Rock Chick Revolution (Rock Chick, #8)

“I’m a bartender, Ren. A gimlet order is rare. But when it comes, it’s women who order it.”


His eyes narrowed slightly. “Know you’re tight with men who drink blood and eat nails, babe, but just to say, what a man drinks does not make that man.”

I didn’t know what to make of that either, except I didn’t like it all that much. Much like I didn’t like his parting shot of weeks ago, also a slur on my family.

“Do you have a problem with my family that I don’t know about?” I asked.

“No, and don’t know how you got that from what I said. What I got a problem with is you giving me shit about what I drink.”

“I wasn’t giving you shit. I was just surprised,” I corrected him.

“Ally, in case you don’t know this already, a man is not gonna take kindly to anyone sayin’ he drinks a woman’s drink or does a womanly anything.”

I had to admit, he had a point. And I had to admit, I’d done that. I also had to admit, that was a wee bit uncool.

Still, he didn’t have to get so irritable about it. I mean, I was very well acquainted with his manhood and his ability to utilize it with exceptional proficiency. I’d communicated learning this knowledge by having orgasms the likes of which he could not mistake as fake. Therefore, I’d hardly question it.

Whatever.

Seriously time to move on. I shouldn’t have said yes to his “minute.” I shouldn’t give a shit about what he thought about me. I didn’t anyone else. Why him?

Instead of pondering that question now, I decided to do it later and asked, “I see you stopped by to spread cheer, but I’m in the middle of something. So maybe we can wrap this up so I can get back to it?”

His eyes looked to my untouched martini, my dress, my legs, my ass in the stool and around the restaurant before coming back to me. “What are you in the middle of?”

“Something,” I replied. “Now is there something you needed?”

He studied me, again did his scanning thing of me and our surroundings, then he looked back at my face and stated straight out, “I fucked this up.”

That was a surprise statement so my head cocked to the side. “What?”

His gimlet arrived, taking his attention again. He told the bartender to put it on his table’s tab and turned again to me.

“I didn’t come over here to be a dick. I came over here to apologize for being a dick.”

Now that…

That threw me.

The men of my acquaintance didn’t apologize. They admitted no wrong verbally and instead did things (maybe) to make amends physically.

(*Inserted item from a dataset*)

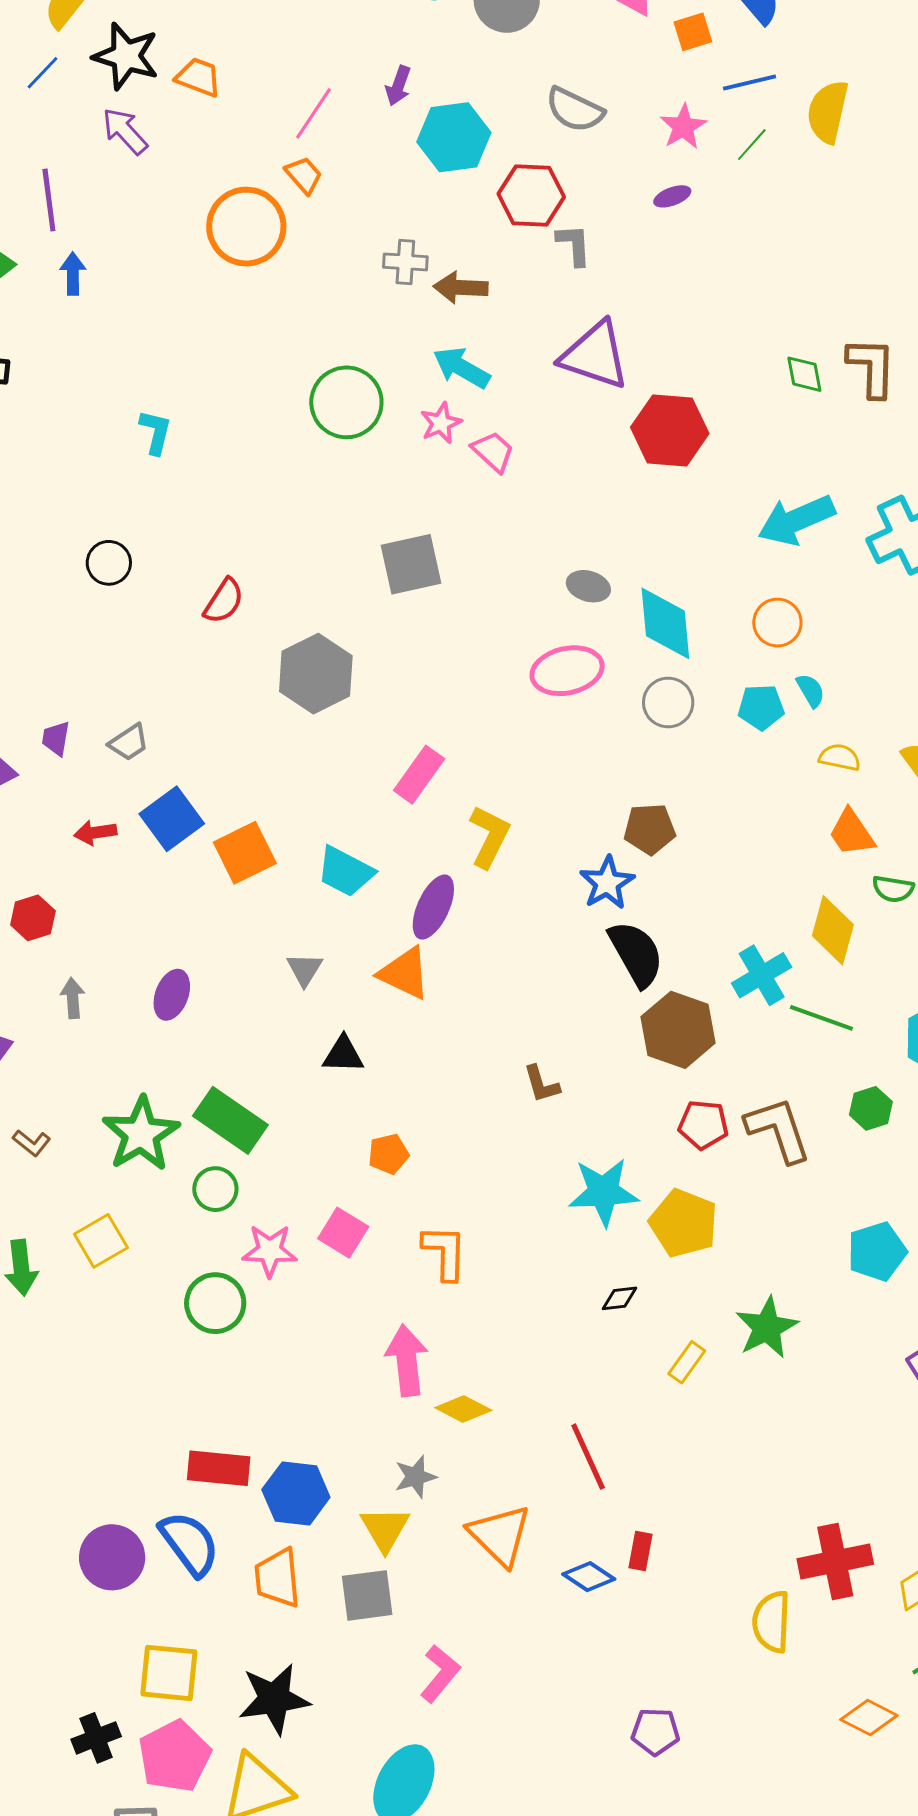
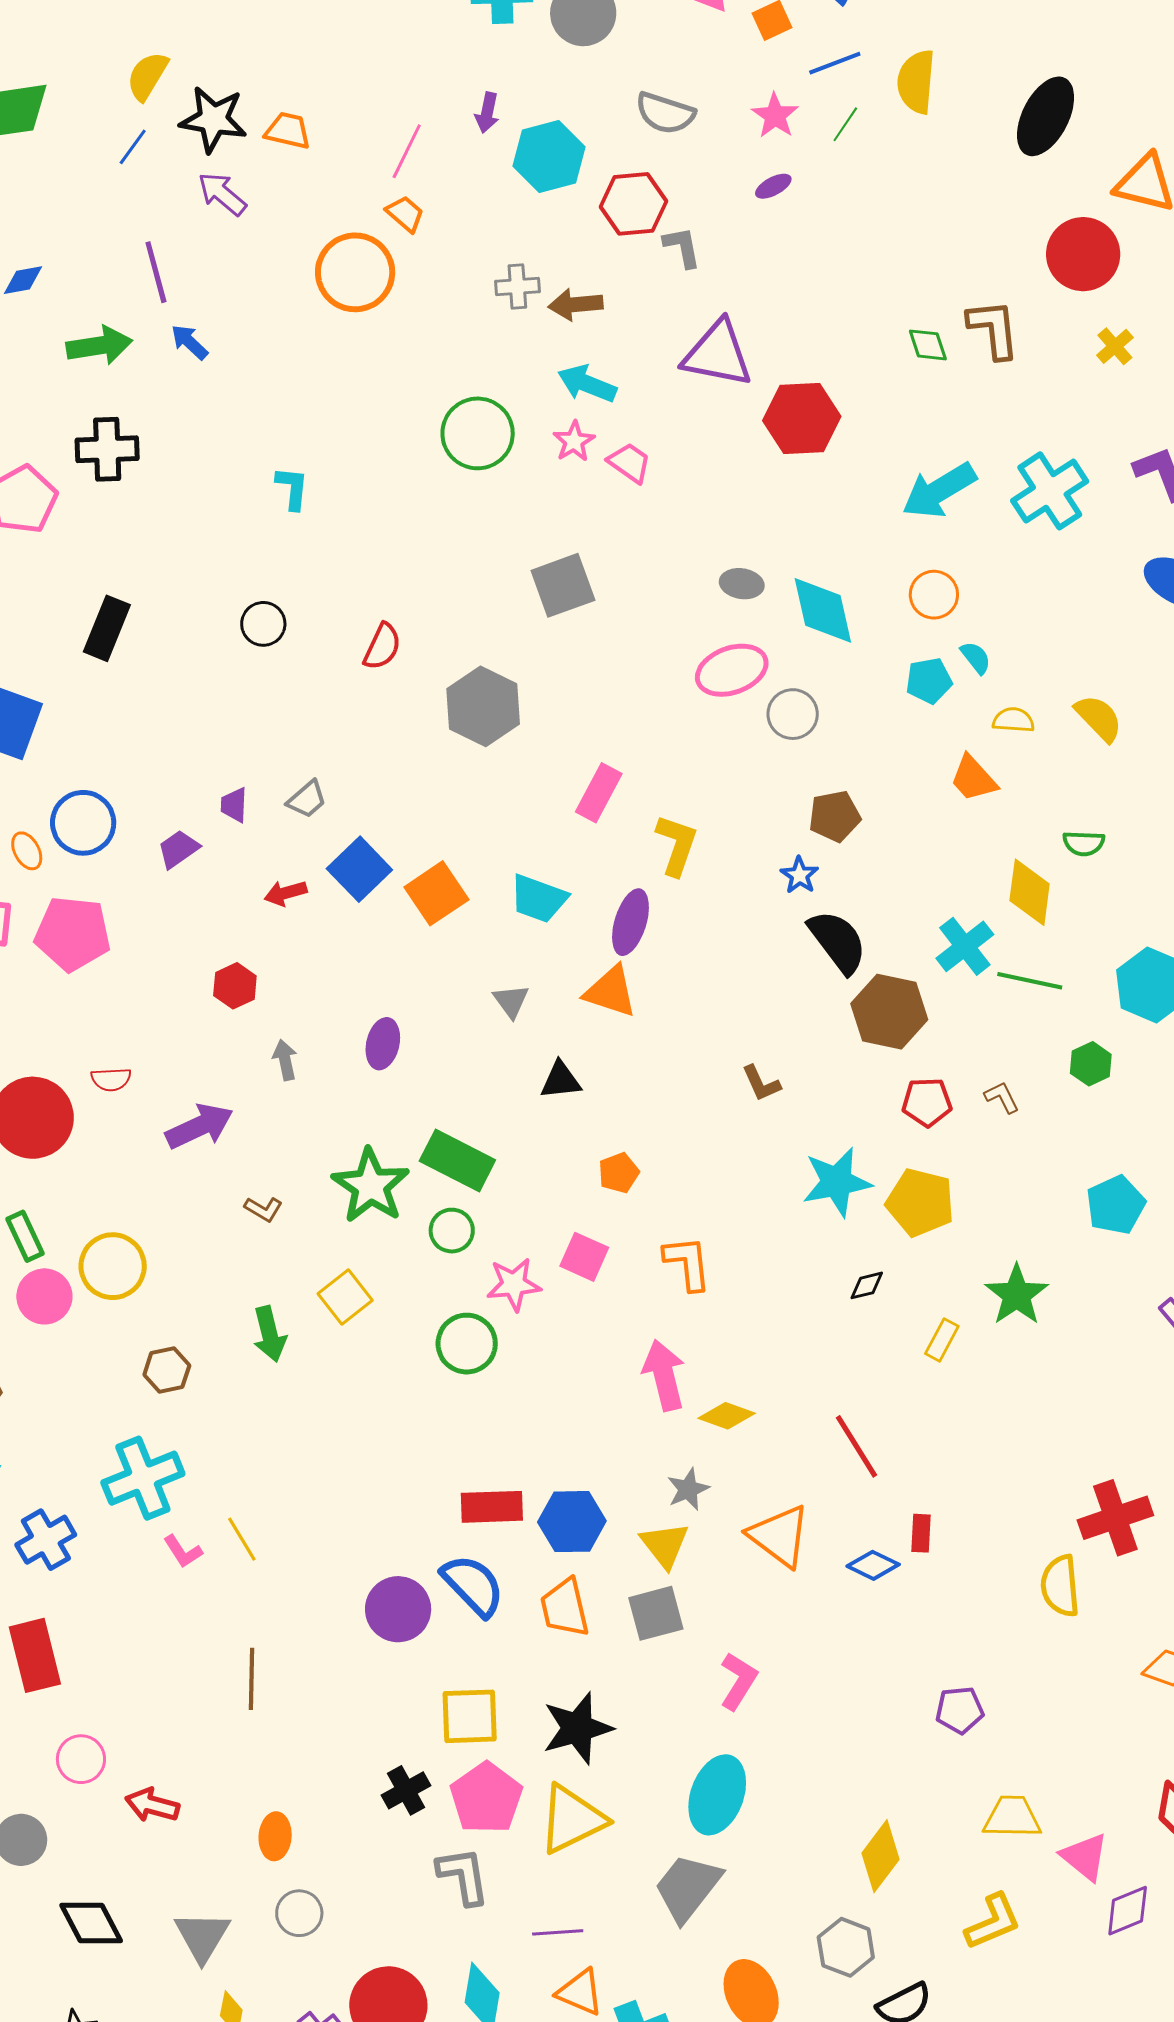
blue arrow: (73, 274) -> (189, 342), turned -39
gray circle: (668, 703) -> (793, 714), moved
orange trapezoid: (852, 833) -> (973, 779), moved
blue star: (607, 883) -> (800, 875), size x0.7
brown L-shape: (778, 1130) -> (1002, 1097), size x0.5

Of course, most of that was the Hot Bunch dealing with their Rock Chicks so I had not experienced it personally. Still, I’d heard about it. All about it. And sometimes I’d witnessed it. But I’d never experienced it.

I said nothing.

Ren kept talking.

“I had a good time with you. You’re funny. That whole thing you got goin’ on.” He flipped a hand out to me, my guess his flip indicating all that was me. “It’s good. It works for you. It works in a big way for me. You’re fuckin’ gorgeous. You’re a fantastic fucking lay. It was a good night. I got pissed you took off when I wanted more. Came to your house, acted like a dick and you didn’t deserve that shit. No excuse for it. But you gotta know, I felt like an asshole because I was an asshole. I’m glad I had the chance to tell you I know I was an asshole.”

On that, as I stared at him, lips parted, he grabbed his drink and slid off the stool.

Looking down at me, his gaze moving over my face and hair, he finally caught my eyes and said quietly, “And you look good tonight, honey. Beautiful.”

Still staring at him, lips parted, he turned and walked away.

It took me a while to stop focusing on all that he said, and the vision of him burned into my eyeballs walking away (he seriously could rock a suit), in order to pull myself together.

But I was Ally Nightingale, so pull myself together I did.

I turned back to Zach, but grabbed my martini on the go. I wasn’t a martini girl. More like tequila. Though I was like Ren, I enjoyed booze and could drink anything. But the martini was what I had and I needed to wash what just happened away, at least for now, so it would have to do.

Fifteen minutes later, Zach got up to go to the bathroom.

Thirty seconds after that, I followed him.

I didn’t have to do the tipsy act when I hit the men’s room because no one was visible when I walked in. But there were shoes under a stall, standing sideways so not using the facilities, just using the stall for privacy to hide a nasty habit.

Loser.

I opened the stall next to Zach’s, stepped up on the toilet, balanced and looked over the divider.

He had a vial in his hand and a spoon to his nose.

“Hey, Zach,” I greeted.

He jumped and his vial of cocaine fell into the toilet.

I swallowed a laugh.

His head snapped back to look up at me. “Ally, what the fuck?”